Itemized modification records:

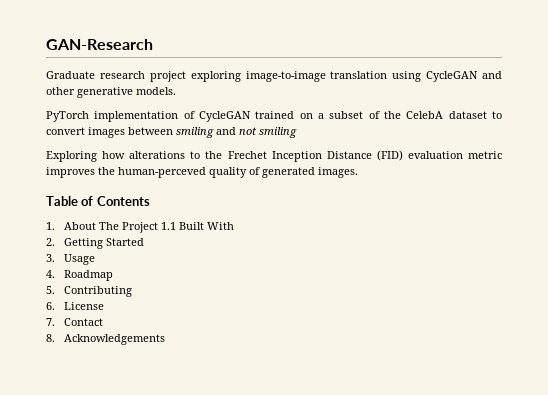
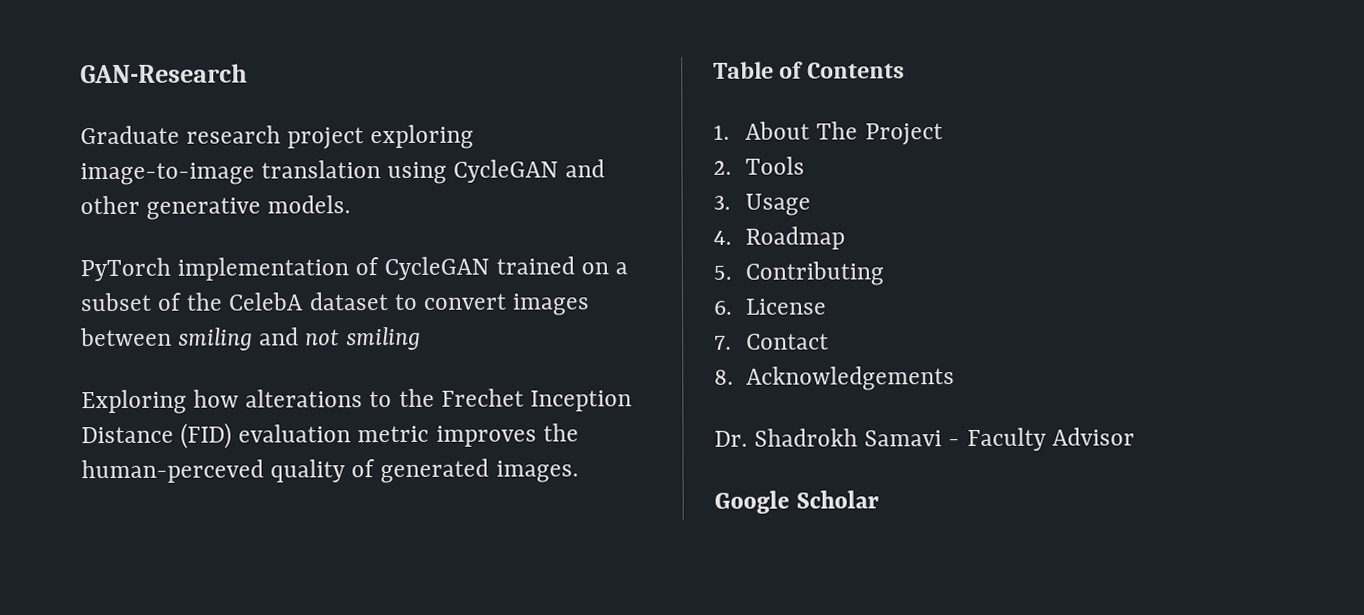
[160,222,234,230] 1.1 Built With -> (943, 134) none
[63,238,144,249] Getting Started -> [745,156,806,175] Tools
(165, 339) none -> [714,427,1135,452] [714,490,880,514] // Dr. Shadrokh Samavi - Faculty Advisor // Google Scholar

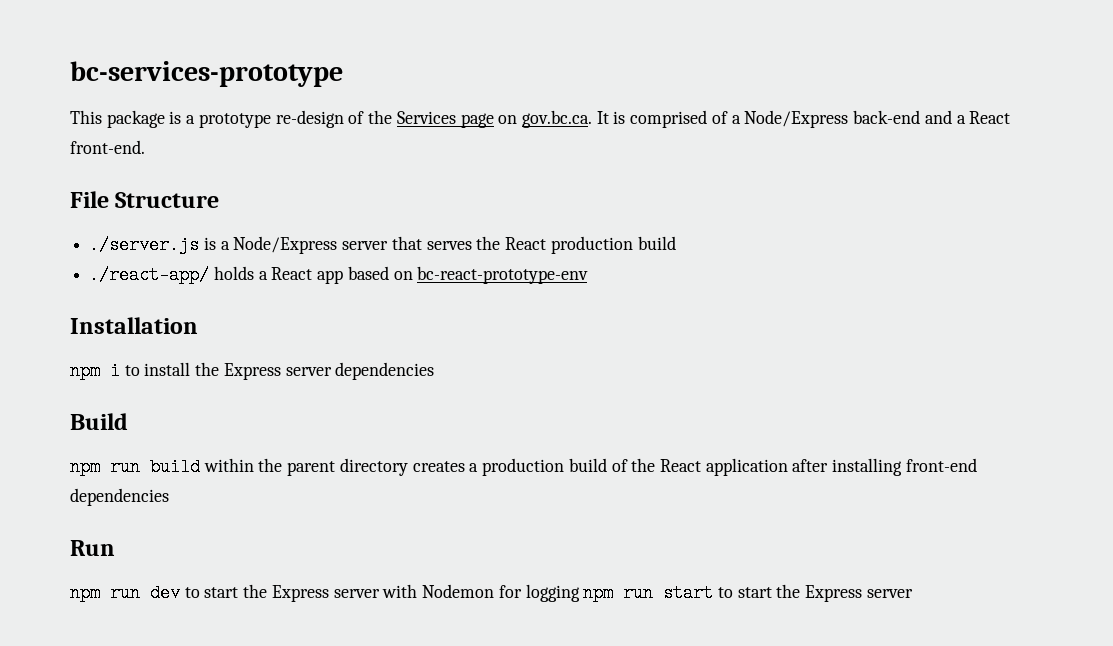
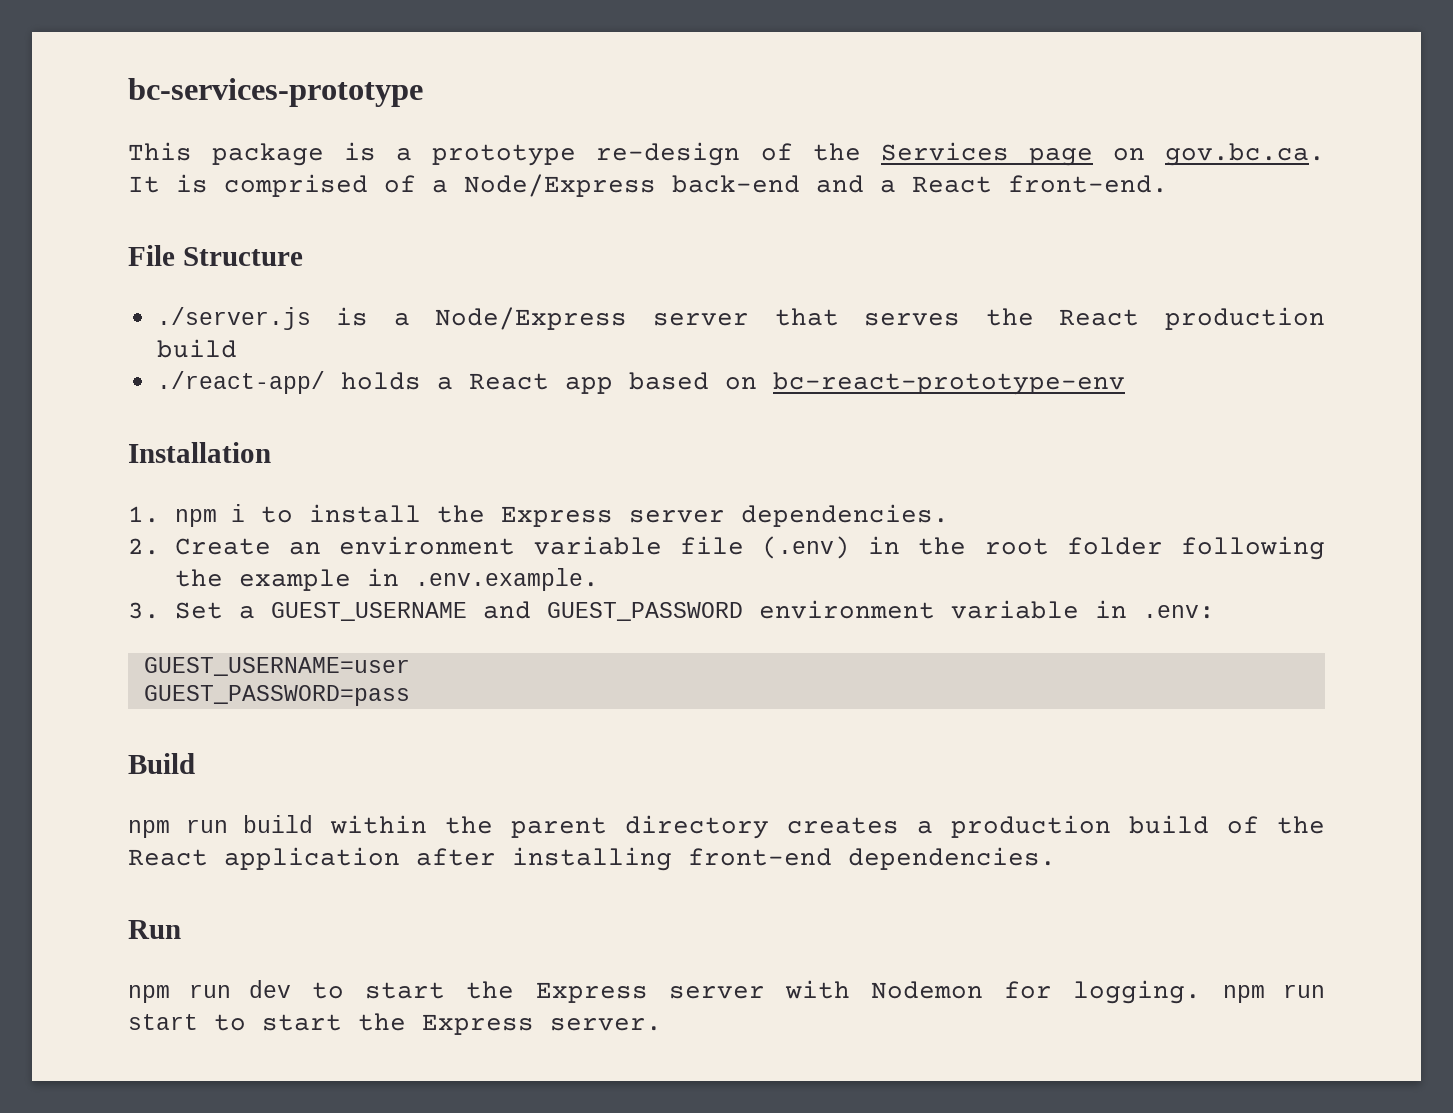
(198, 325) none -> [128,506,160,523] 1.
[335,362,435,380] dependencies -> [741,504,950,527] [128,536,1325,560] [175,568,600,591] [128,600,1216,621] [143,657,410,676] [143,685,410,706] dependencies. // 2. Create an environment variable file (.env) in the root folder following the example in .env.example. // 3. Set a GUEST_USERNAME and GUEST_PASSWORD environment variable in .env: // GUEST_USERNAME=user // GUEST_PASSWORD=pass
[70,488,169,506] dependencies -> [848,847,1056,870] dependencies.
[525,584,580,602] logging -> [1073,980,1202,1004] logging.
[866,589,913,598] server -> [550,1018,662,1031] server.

_How to complete this task:_
If a line of the data holds the string "dependencies", list it.

_Written reply:_
[335,362,435,380] dependencies -> [741,504,950,527] [128,536,1325,560] [175,568,600,591] [128,600,1216,621] [143,657,410,676] [143,685,410,706] dependencies. // 2. Create an environment variable file (.env) in the root folder following the example in .env.example. // 3. Set a GUEST_USERNAME and GUEST_PASSWORD environment variable in .env: // GUEST_USERNAME=user // GUEST_PASSWORD=pass
[70,488,169,506] dependencies -> [848,847,1056,870] dependencies.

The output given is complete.